Autor e vínculos: Professor Emanuel Gonçalves; Área científica: Metodologia e Tecnologias da Programação (MTP)
Título: Unsupervised learning of cancer multi-omics for drug target and biomarker discovery
Abstract: Comprehensive analyses of cancer cells through systematic pharmacological and CRISPR-based genetic screening have unveiled numerous potential actionable dependencies. Surprisingly, genetic alterations can account for less than 20% of these cancer dependencies. This underscores the urgency to develop machine learning models that can seamlessly integrate diverse datasets beyond genomics, encompassing molecular and phenotypic profiling of cancer cells.
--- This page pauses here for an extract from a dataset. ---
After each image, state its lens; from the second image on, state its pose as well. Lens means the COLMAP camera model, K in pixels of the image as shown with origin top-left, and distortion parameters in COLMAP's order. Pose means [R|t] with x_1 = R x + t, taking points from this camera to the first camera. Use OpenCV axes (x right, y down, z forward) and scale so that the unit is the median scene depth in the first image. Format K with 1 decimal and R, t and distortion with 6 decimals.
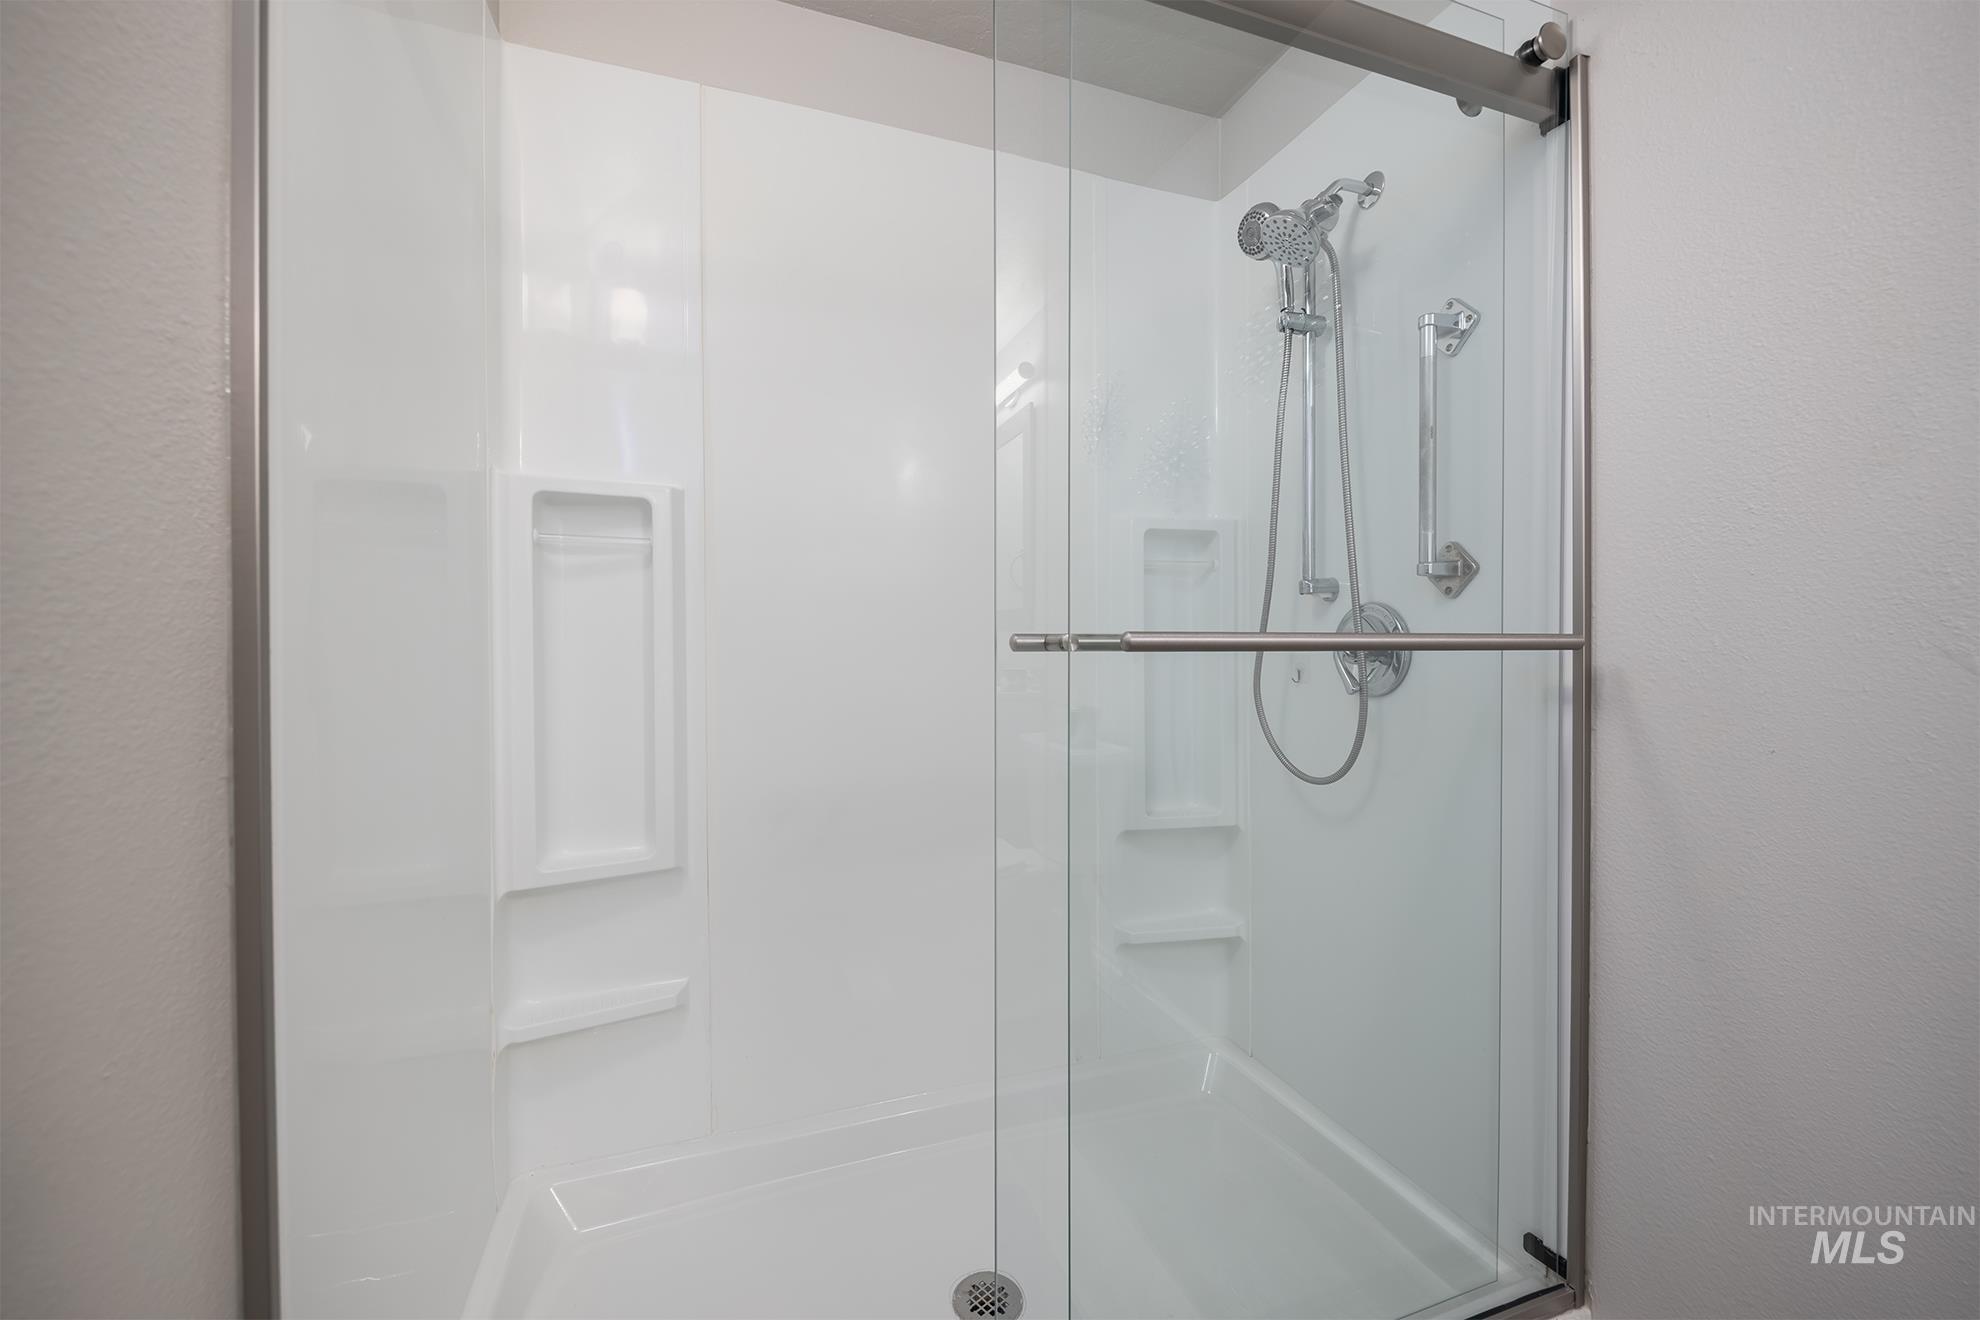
lens RADIAL K [[782.9, 0, 992.1], [0, 782.9, 660.9], [0, 0, 1]] dist [-0.002173, -0.000439]
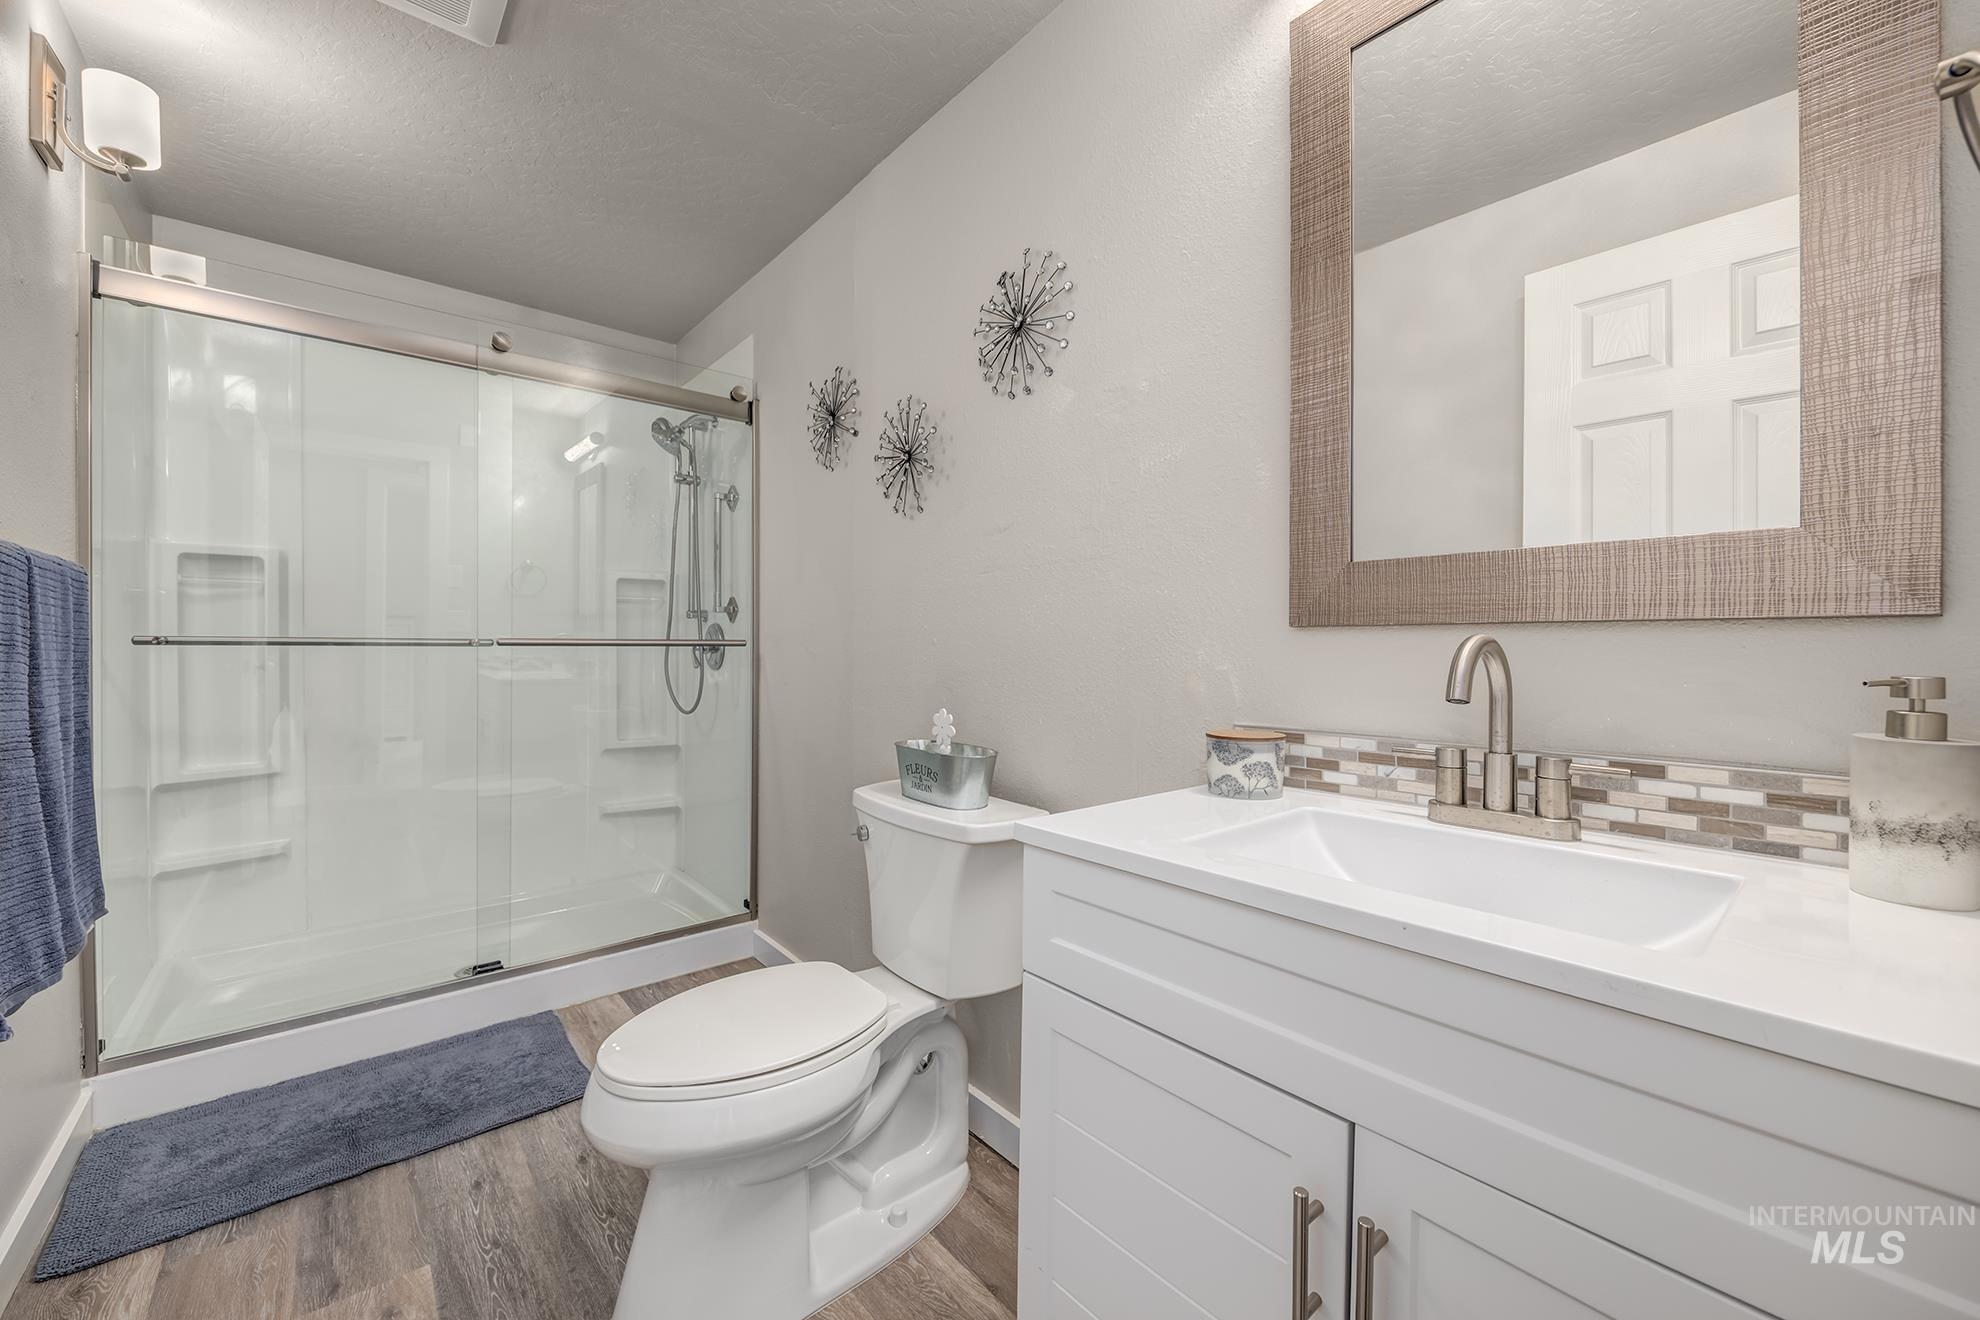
lens RADIAL K [[782.9, 0, 995.0], [0, 782.9, 648.2], [0, 0, 1]] dist [-0.002173, -0.000439]
pose [[0.933124, 0.001093, 0.359552, 0.438286], [-0.001033, 0.999999, -0.000359, -0.007374], [-0.359552, -0.000037, 0.933125, -1.155402]]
We illustrate the effectiveness of unsupervised learning to robustly integrate sparse and highly heterogeneous multi-omic datasets, spanning genomics, proteomics, and drug response screens across hundreds of cancer cell lines. Model interpretation sheds light on the molecular processes that dominate cellular variability in cancer, spotlighting the critical role of the epithelial-to-mesenchymal transition (EMT) – a pivotal process in cancer drug resistance and metastasis.
Our study serves as a compelling demonstration of unsupervised learning's capacity to harmonize diverse data sources and construct resilient models for elucidating intricate cancer phenotypes, ultimately advancing our understanding of cancer dependencies and potential therapeutic targets.